Buscando a isla de Pascua : la pelicula perdida
Film hors compétition réalisé par Carmen E. Brito, produit par Andrea Seelenfreund et Leo Pakarati (60 minutes, Chili)
La salle est comble lorsque la projection de Buscando a isla de Pascua : la pelicula perdida commence, de nombreux étudiants trépignent d’impatience à l’idée d’assister à une projection en version originale en espagnol, sous-titrée en français. Dès les premières minutes, les images d’archives projetées sur fond de toere plongent la salle dans le silence… Et le public s’embarque sur les traces du couple de producteurs et réalisateurs Jorge Di Lauro et Nieves Yankovich, dont le film a été « oublié » depuis les années 1960. Retour sur le défi étonnant de Carmen E. Brito, réalisatrice du documentaire, par ailleurs restauratrice de films, qui a réussi à faire revivre ce documentaire inédit.
C’est en 1961 que Jorge Di Lauro et sa compagne Nieves Yankovich se lancent dans la réalisation d’un projet de film documentaire inédit à l’époque, portant sur la culture du peuple Rapanui, habitants de l’île de Pâques, à travers une approche pluridisciplinaire.
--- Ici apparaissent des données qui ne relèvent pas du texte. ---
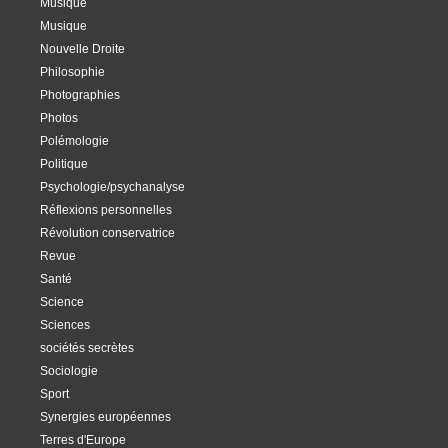
Musique
Musique
Nouvelle Droite
Philosophie
Photographies
Photos
Polémologie
Politique
Psychologie/psychanalyse
Réflexions personnelles
Révolution conservatrice
Revue
Santé
Science
Sciences
sociétés secrètes
Sociologie
Sport
Synergies européennes
Terres d'Europe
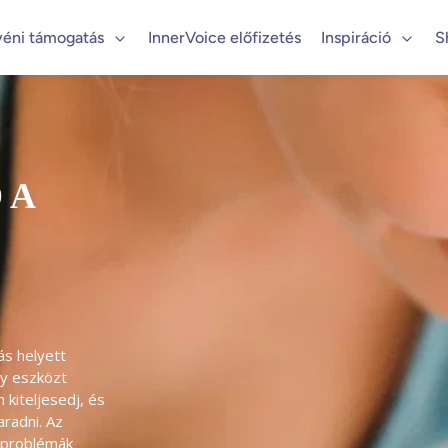
yéni támogatás
InnerVoice előfizetés
Inspiráció
S
 A
s helyett 
gy eszközt 
kiteljesedj, és 
radni. Az 
 problémák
Le sujet s’ouvre sur une séquence où une jeune femme Rapanui fredonne « je cueille du nehe nehe qui pousse sous les moai », première bribe de résultat du travail minutieux et exigeant réalisé par Carmen E. Brito, qui s’est attachée à reconstituer et à restaurer les pellicules « oubliées » depuis plus de cinquante ans, augmentées de scènes coupées, retrouvées dans une boîte de conserve !
Outre la difficulté à restaurer des pellicules vieilles de près de cinquante ans, la démarche est d’autant plus cruciale qu’elle répond à une attente du peuple Rapanui : celle de restituer des vestiges culturels à la jeune génération, en revenant sur une époque dont subsistent peu de traces aujourd’hui, alors que la dictature chilienne sous Pinochet était encore en place. Un sujet polémique donc, à l’époque où les valeurs culturelles traditionnelles du peuple Rapanui étaient peu valorisées. Défi que Di Lauro et Yankovich relèvent avec brio : ils parviennent à saisir des scènes du quotidien (fêtes populaires, scènes de danses traditionnelles, pêche, chevauchées à cheval dans les plaines…) qui retranscrivent des scènes authentiques, parfois volées… Le spectateur constate cette émotion palpable dans les yeux du public Rapanui, qui traverse leurs visages tout au long des projections, ainsi que la nostalgie qui les habite, en particuliers les plus anciens, qui reconnaissent une grand-mère, un oncle, une cousine… Rires, surprises, pleurs parfois. « Nous nous sommes tous réunis dans une salle communale, et ensemble, nous avons ri et nous avons pleuré… » témoigne un Rapanui ému, fier de découvrir la valeur patrimoniale de ce documentaire, témoin de deux époques qui s’opposent, entre modernité et tradition.
Le documentaire, une fois les images montées et le travail de post-production effectué, fut diffusé dans un petit cinéma de Santiago du Chili en 1964, lors d’une unique projection en salle. Le couple Di Lauro et Yankovich a pourtant continué à effectuer des projections quotidiennes, dans un cadre intimiste et auprès de leurs proches, amis et aficionados d’un genre encore méconnu à l’époque, alors que les documentaires étaient considérés -du moins, au Chili- comme un art mineur, objet d’expression d’une poignée d’intellectuels en marge des grosses productions de cinéma. Leur souvenir est désormais vivant dans le coeur du public nombreux qui a assisté aux projections publiques à Rapa Nui, et aujourd’hui, des Polynésiens au FIFO !
Avis du public
Pierre-Henri Nadal – Professeur d’espagnol au lycée du Taaone, accompagnant sa classe de 2nde
Une projection très intéressante, qui atteste bien que la mémoire des Rapanui n’a pas été si bien conservée. Il me semble intéressant que l’on se soit intéressé à porter ce regard là, surtout dans les années 1960. Alors qu’en Polynésie, on a tout de même su préserver mieux qu’à Rapa Nui la culture traditionnelle.
C’est aussi une volonté en tant qu’enseignant de faire découvrir à mes élèves un documentaire en espagnol, qui porte sur la culture d’un peuple océanien et de les sensibiliser à cette question de sauvegarde de leur propre culture.
Corinne et Nicole
Une belle projection, on constate sincèrement l’émotion partagée par le public Rapanui lors de la découverte de ce film ! On a vraiment ressenti l’émotion liée à un thème aussi touchant et bouleversant.